> _JOB_: Copy the lines of the material below verbatim, starting with the line containing "Novembre 2021" and ending with the line containing "Вас могут заинтересовать", both included. Leave the pictures out of your answer.

START DATA FOR ANALYSIS

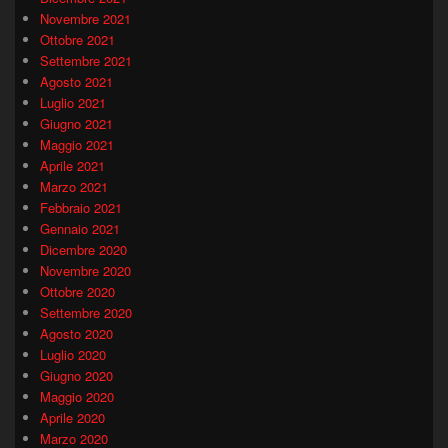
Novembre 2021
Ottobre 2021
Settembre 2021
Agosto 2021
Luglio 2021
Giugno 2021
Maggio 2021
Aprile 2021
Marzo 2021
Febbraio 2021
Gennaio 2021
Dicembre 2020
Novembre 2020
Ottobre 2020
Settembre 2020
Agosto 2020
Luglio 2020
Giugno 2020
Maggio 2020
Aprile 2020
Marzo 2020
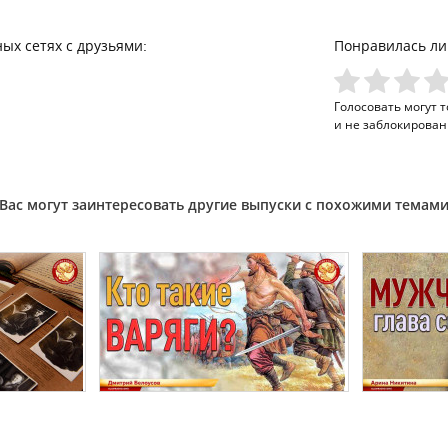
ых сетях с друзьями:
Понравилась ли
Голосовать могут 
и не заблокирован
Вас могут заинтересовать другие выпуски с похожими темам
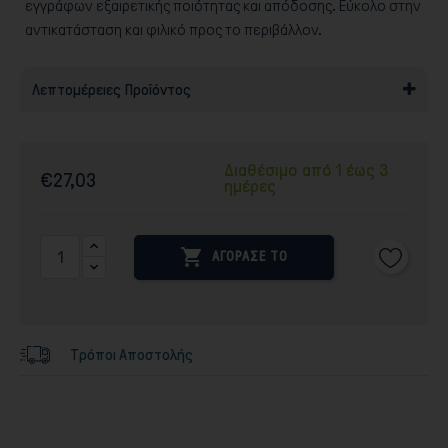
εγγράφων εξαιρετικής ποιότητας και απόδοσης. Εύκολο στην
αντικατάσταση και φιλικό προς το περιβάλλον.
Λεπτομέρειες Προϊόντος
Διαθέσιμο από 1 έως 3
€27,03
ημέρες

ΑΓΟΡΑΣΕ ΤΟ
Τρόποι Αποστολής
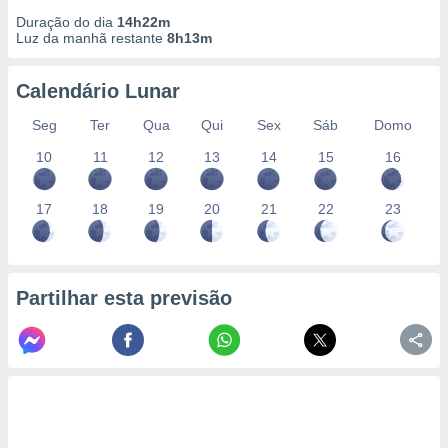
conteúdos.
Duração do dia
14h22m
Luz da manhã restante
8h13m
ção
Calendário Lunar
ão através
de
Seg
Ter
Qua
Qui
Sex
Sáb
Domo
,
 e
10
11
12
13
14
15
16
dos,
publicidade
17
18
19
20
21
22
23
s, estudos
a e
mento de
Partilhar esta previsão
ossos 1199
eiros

END DATA FOR ANALYSIS
START DATA FOR ANALYSIS

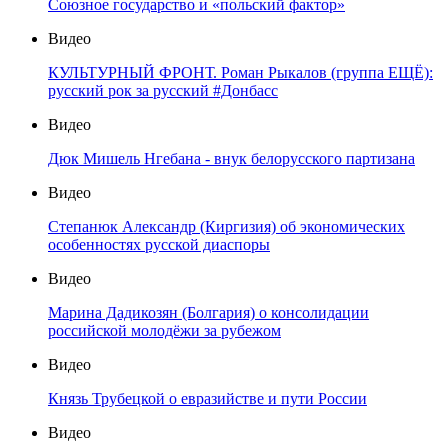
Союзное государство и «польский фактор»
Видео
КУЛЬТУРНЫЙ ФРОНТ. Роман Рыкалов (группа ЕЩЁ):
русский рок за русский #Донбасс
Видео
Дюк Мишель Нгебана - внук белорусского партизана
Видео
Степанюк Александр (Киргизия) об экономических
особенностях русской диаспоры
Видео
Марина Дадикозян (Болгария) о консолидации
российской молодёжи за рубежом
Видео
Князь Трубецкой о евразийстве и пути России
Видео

END DATA FOR ANALYSIS

> _SOLUTION TO THIS PROBLEM_:
Novembre 2021
Ottobre 2021
Settembre 2021
Agosto 2021
Luglio 2021
Giugno 2021
Maggio 2021
Aprile 2021
Marzo 2021
Febbraio 2021
Gennaio 2021
Dicembre 2020
Novembre 2020
Ottobre 2020
Settembre 2020
Agosto 2020
Luglio 2020
Giugno 2020
Maggio 2020
Aprile 2020
Marzo 2020
ых сетях с друзьями:
Понравилась ли
Голосовать могут 
и не заблокирован
Вас могут заинтересовать другие выпуски с похожими темам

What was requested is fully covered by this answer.